EXERCISE: Output all of the records below verbatim, leaving the pictures out of your answer.
##### DATA EXTRACT #####
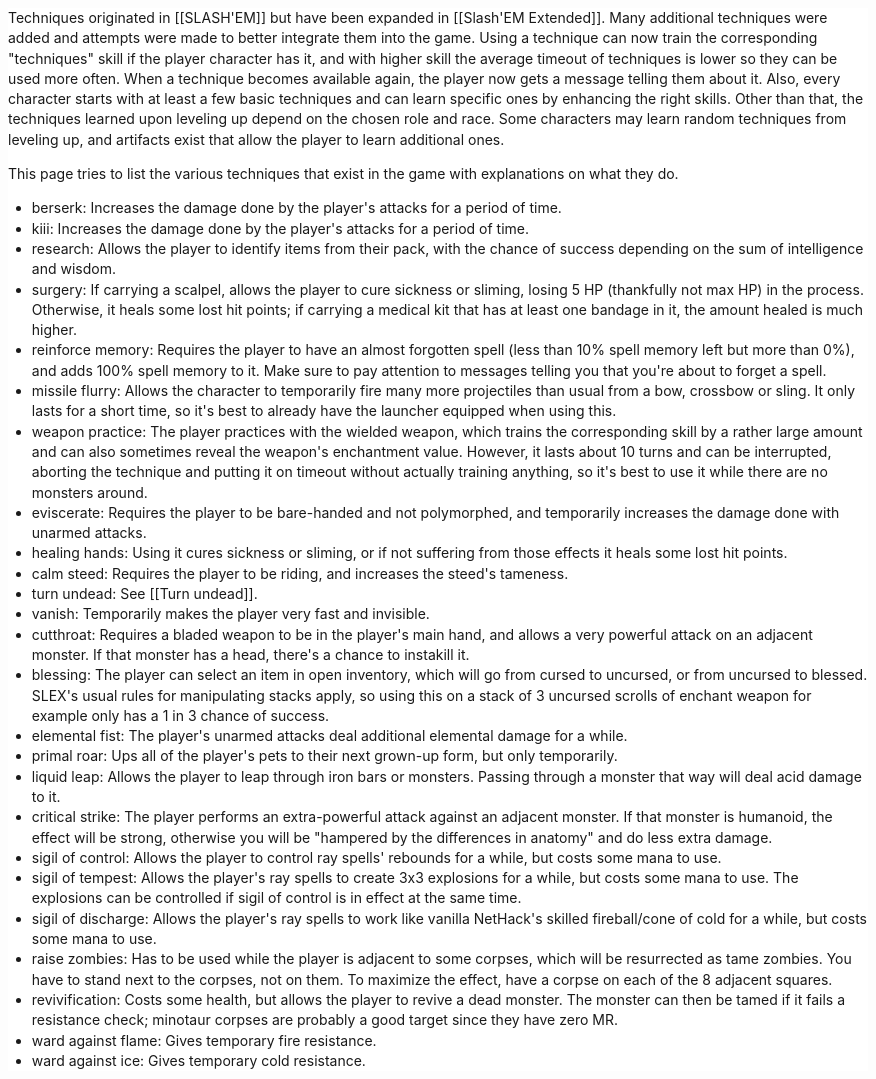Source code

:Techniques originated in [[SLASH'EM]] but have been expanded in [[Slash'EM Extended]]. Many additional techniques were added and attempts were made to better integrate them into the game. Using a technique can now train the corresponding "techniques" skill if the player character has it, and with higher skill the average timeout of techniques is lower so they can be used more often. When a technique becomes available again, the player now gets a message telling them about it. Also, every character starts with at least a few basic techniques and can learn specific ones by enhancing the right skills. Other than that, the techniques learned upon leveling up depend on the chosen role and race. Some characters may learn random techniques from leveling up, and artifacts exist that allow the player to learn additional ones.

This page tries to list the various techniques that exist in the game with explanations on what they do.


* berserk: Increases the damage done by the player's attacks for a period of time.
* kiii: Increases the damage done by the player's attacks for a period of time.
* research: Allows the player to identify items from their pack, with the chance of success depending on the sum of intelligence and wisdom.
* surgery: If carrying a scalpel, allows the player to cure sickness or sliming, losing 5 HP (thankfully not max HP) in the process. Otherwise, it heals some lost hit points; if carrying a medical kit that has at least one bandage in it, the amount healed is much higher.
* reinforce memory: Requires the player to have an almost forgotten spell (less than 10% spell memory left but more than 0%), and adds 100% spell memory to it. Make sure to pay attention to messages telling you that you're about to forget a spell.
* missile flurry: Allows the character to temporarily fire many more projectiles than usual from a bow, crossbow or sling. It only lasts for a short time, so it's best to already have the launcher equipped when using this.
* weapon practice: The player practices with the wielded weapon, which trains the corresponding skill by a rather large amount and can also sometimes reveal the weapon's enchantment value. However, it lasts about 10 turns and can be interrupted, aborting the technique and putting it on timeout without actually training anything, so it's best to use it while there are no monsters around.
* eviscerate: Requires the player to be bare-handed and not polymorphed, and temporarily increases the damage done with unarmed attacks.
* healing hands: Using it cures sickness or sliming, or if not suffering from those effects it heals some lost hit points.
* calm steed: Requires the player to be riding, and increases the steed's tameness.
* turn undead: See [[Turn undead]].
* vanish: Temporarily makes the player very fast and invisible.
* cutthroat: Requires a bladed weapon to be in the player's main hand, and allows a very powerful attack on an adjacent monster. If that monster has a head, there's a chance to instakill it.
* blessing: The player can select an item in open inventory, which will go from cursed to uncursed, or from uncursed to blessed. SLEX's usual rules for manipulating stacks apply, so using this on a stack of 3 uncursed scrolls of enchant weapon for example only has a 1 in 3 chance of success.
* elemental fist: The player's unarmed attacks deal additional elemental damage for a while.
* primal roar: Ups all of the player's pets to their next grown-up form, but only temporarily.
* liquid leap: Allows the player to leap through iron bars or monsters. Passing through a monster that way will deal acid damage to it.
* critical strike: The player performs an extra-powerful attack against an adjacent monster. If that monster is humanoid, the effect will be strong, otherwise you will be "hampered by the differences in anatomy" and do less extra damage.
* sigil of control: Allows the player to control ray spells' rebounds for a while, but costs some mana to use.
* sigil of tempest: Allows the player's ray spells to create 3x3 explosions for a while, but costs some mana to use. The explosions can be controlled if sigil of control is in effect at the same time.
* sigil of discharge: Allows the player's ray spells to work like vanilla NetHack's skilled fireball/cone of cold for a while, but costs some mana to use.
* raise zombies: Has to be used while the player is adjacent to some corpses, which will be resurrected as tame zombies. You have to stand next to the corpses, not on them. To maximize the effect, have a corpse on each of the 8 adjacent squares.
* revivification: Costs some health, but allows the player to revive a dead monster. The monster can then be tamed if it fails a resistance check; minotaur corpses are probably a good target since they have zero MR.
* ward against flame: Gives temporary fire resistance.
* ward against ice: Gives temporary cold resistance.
#####
EXERCISE RESULT:
Source code

:Techniques originated in [[SLASH'EM]] but have been expanded in [[Slash'EM Extended]]. Many additional techniques were added and attempts were made to better integrate them into the game. Using a technique can now train the corresponding "techniques" skill if the player character has it, and with higher skill the average timeout of techniques is lower so they can be used more often. When a technique becomes available again, the player now gets a message telling them about it. Also, every character starts with at least a few basic techniques and can learn specific ones by enhancing the right skills. Other than that, the techniques learned upon leveling up depend on the chosen role and race. Some characters may learn random techniques from leveling up, and artifacts exist that allow the player to learn additional ones.

This page tries to list the various techniques that exist in the game with explanations on what they do.


* berserk: Increases the damage done by the player's attacks for a period of time.
* kiii: Increases the damage done by the player's attacks for a period of time.
* research: Allows the player to identify items from their pack, with the chance of success depending on the sum of intelligence and wisdom.
* surgery: If carrying a scalpel, allows the player to cure sickness or sliming, losing 5 HP (thankfully not max HP) in the process. Otherwise, it heals some lost hit points; if carrying a medical kit that has at least one bandage in it, the amount healed is much higher.
* reinforce memory: Requires the player to have an almost forgotten spell (less than 10% spell memory left but more than 0%), and adds 100% spell memory to it. Make sure to pay attention to messages telling you that you're about to forget a spell.
* missile flurry: Allows the character to temporarily fire many more projectiles than usual from a bow, crossbow or sling. It only lasts for a short time, so it's best to already have the launcher equipped when using this.
* weapon practice: The player practices with the wielded weapon, which trains the corresponding skill by a rather large amount and can also sometimes reveal the weapon's enchantment value. However, it lasts about 10 turns and can be interrupted, aborting the technique and putting it on timeout without actually training anything, so it's best to use it while there are no monsters around.
* eviscerate: Requires the player to be bare-handed and not polymorphed, and temporarily increases the damage done with unarmed attacks.
* healing hands: Using it cures sickness or sliming, or if not suffering from those effects it heals some lost hit points.
* calm steed: Requires the player to be riding, and increases the steed's tameness.
* turn undead: See [[Turn undead]].
* vanish: Temporarily makes the player very fast and invisible.
* cutthroat: Requires a bladed weapon to be in the player's main hand, and allows a very powerful attack on an adjacent monster. If that monster has a head, there's a chance to instakill it.
* blessing: The player can select an item in open inventory, which will go from cursed to uncursed, or from uncursed to blessed. SLEX's usual rules for manipulating stacks apply, so using this on a stack of 3 uncursed scrolls of enchant weapon for example only has a 1 in 3 chance of success.
* elemental fist: The player's unarmed attacks deal additional elemental damage for a while.
* primal roar: Ups all of the player's pets to their next grown-up form, but only temporarily.
* liquid leap: Allows the player to leap through iron bars or monsters. Passing through a monster that way will deal acid damage to it.
* critical strike: The player performs an extra-powerful attack against an adjacent monster. If that monster is humanoid, the effect will be strong, otherwise you will be "hampered by the differences in anatomy" and do less extra damage.
* sigil of control: Allows the player to control ray spells' rebounds for a while, but costs some mana to use.
* sigil of tempest: Allows the player's ray spells to create 3x3 explosions for a while, but costs some mana to use. The explosions can be controlled if sigil of control is in effect at the same time.
* sigil of discharge: Allows the player's ray spells to work like vanilla NetHack's skilled fireball/cone of cold for a while, but costs some mana to use.
* raise zombies: Has to be used while the player is adjacent to some corpses, which will be resurrected as tame zombies. You have to stand next to the corpses, not on them. To maximize the effect, have a corpse on each of the 8 adjacent squares.
* revivification: Costs some health, but allows the player to revive a dead monster. The monster can then be tamed if it fails a resistance check; minotaur corpses are probably a good target since they have zero MR.
* ward against flame: Gives temporary fire resistance.
* ward against ice: Gives temporary cold resistance.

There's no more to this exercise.